REQUIRED WORK: Give the lines from the one containing "At which category" through the end of the rows as a Markdown table with columns No. and Line, one line per table row, numbered from 1. Skip blank lines and leave out the pictures.

RECORDS SUPPLIED:
· · ·

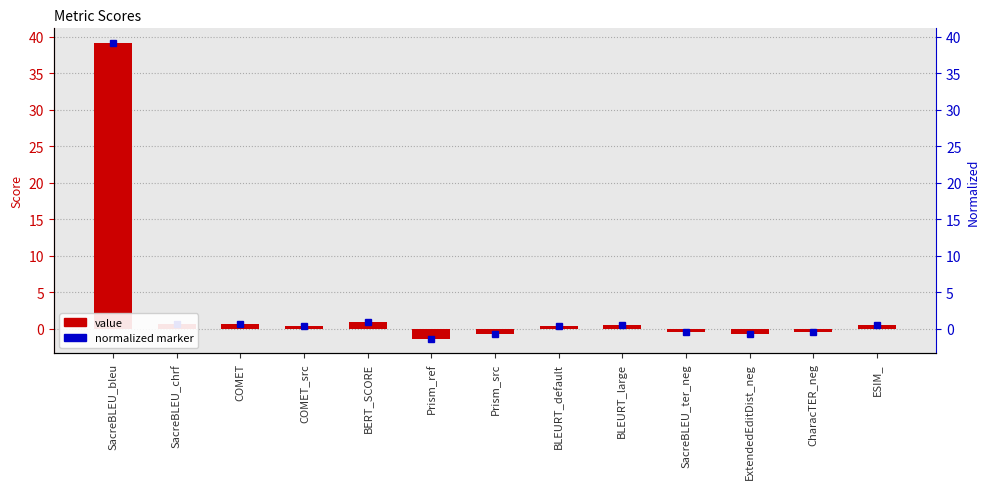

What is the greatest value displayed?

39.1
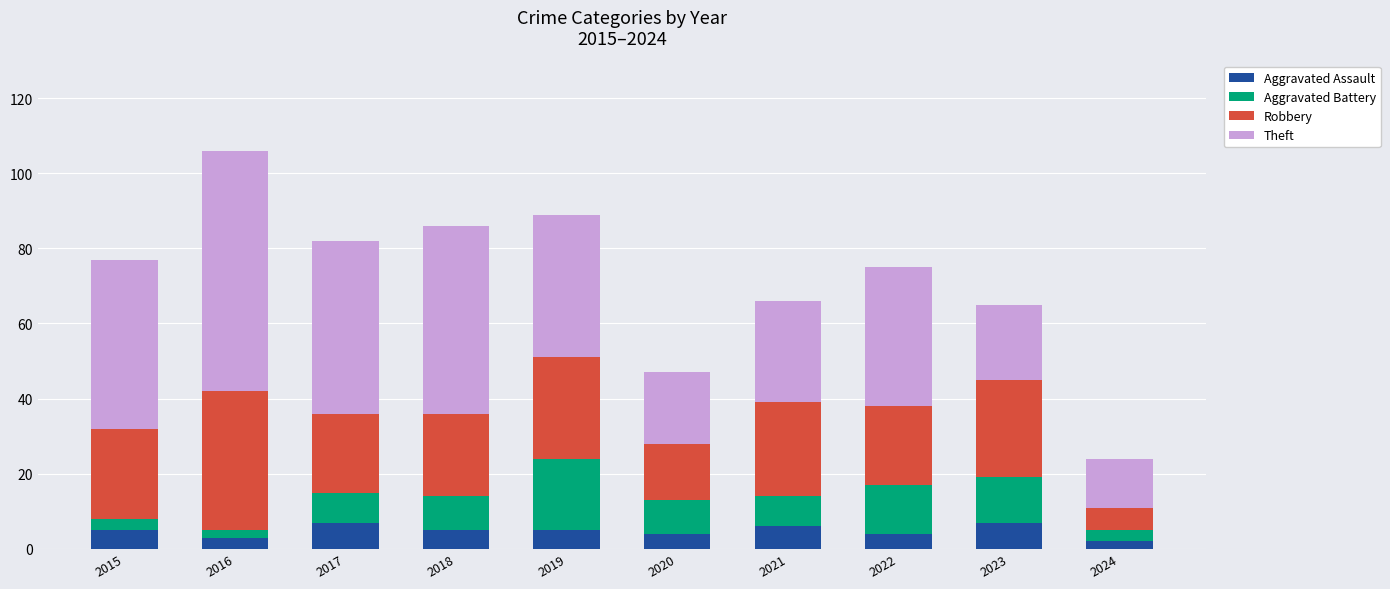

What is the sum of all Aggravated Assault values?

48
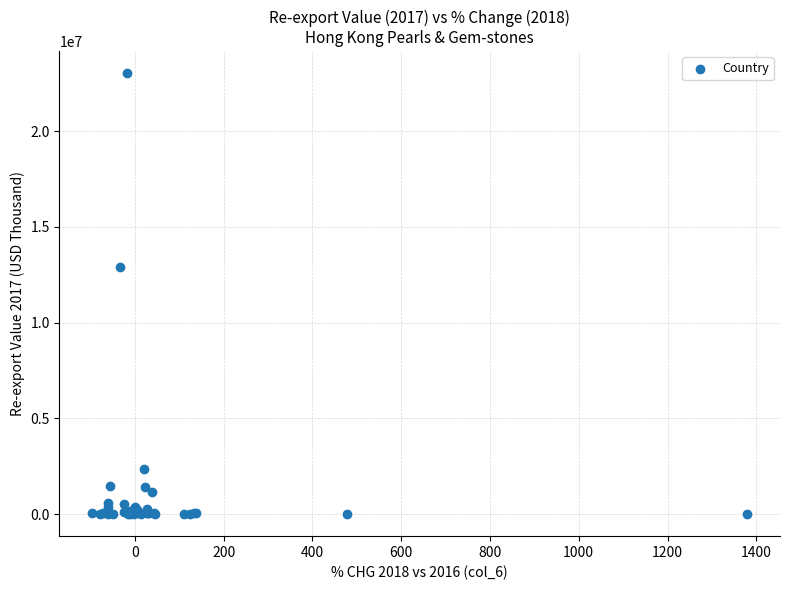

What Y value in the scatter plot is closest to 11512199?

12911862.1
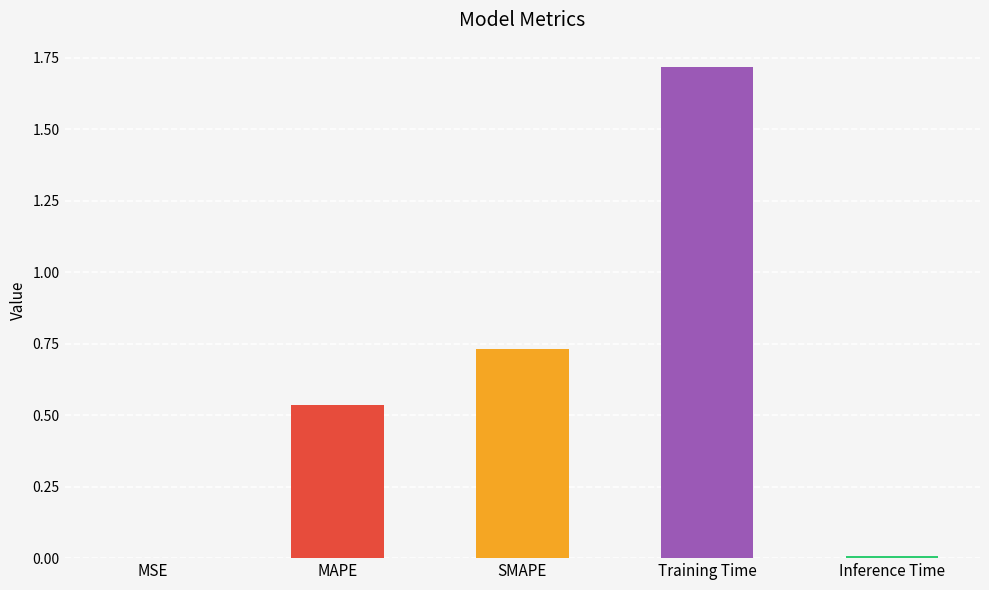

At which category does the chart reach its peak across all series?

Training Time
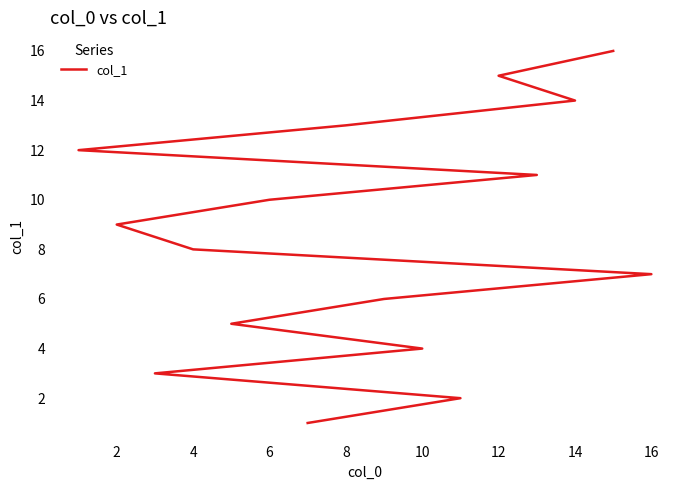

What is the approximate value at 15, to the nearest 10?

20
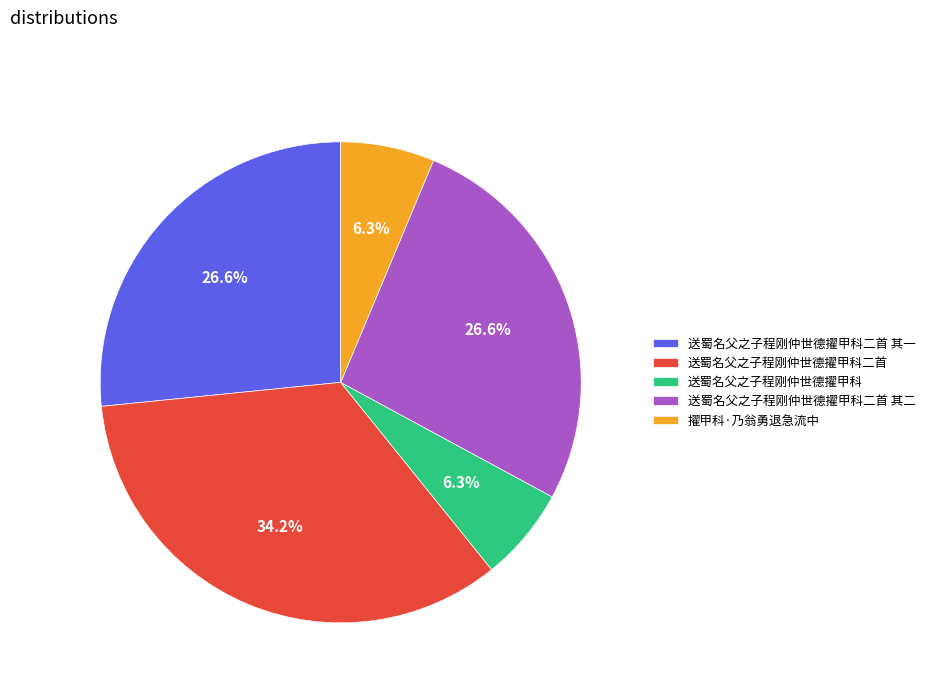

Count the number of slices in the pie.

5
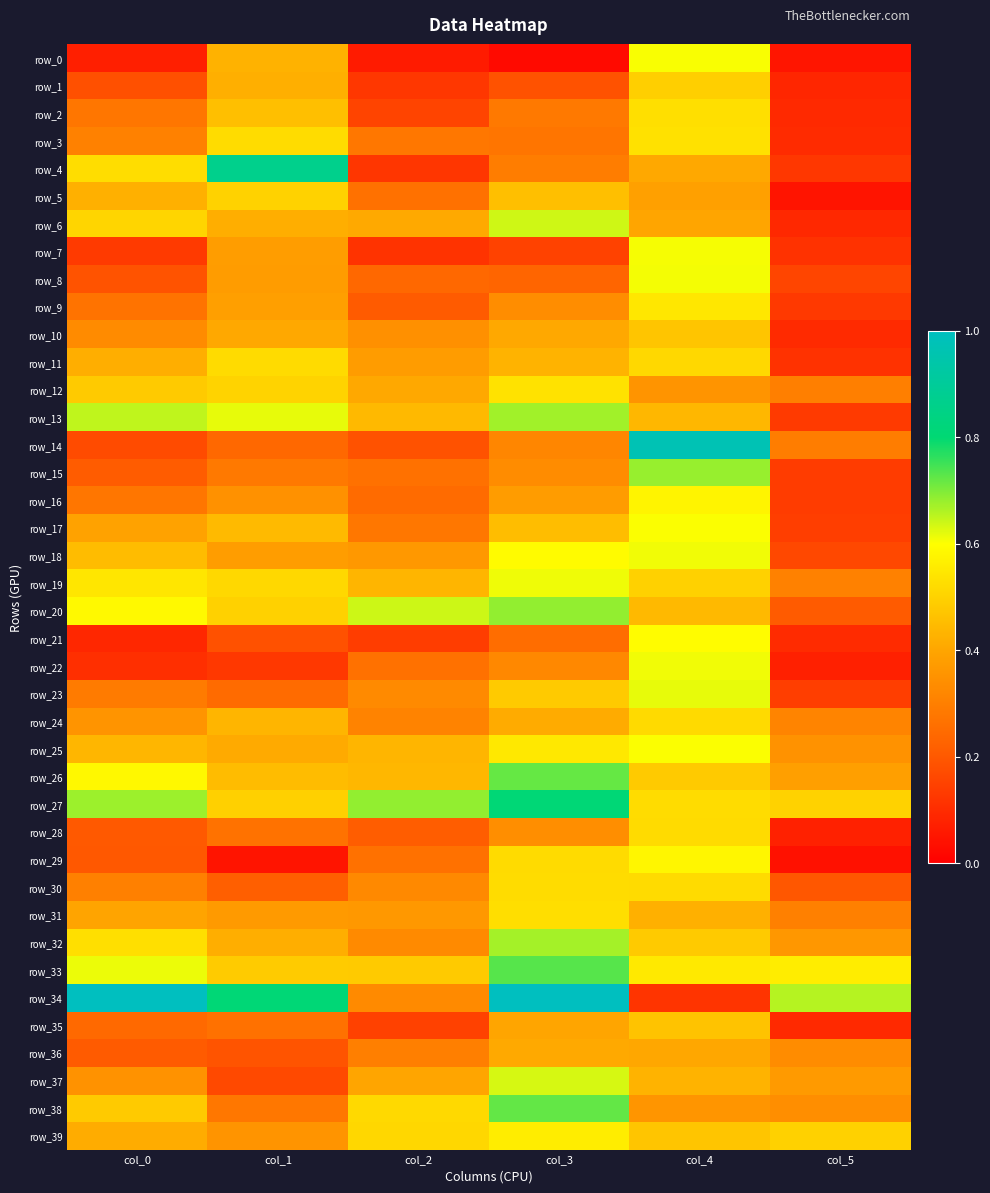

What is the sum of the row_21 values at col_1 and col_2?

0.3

· · ·

SOLUTION TO THIS EXERCISE:
| No. | Line |
|---|---|
| 1 | At which category does the chart reach its peak across all series? |
| 2 | Training Time |
| 3 | What is the approximate value at 15, to the nearest 10? |
| 4 | 20 |
| 5 | Count the number of slices in the pie. |
| 6 | 5 |
| 7 | What is the sum of the row_21 values at col_1 and col_2? |
| 8 | 0.3 |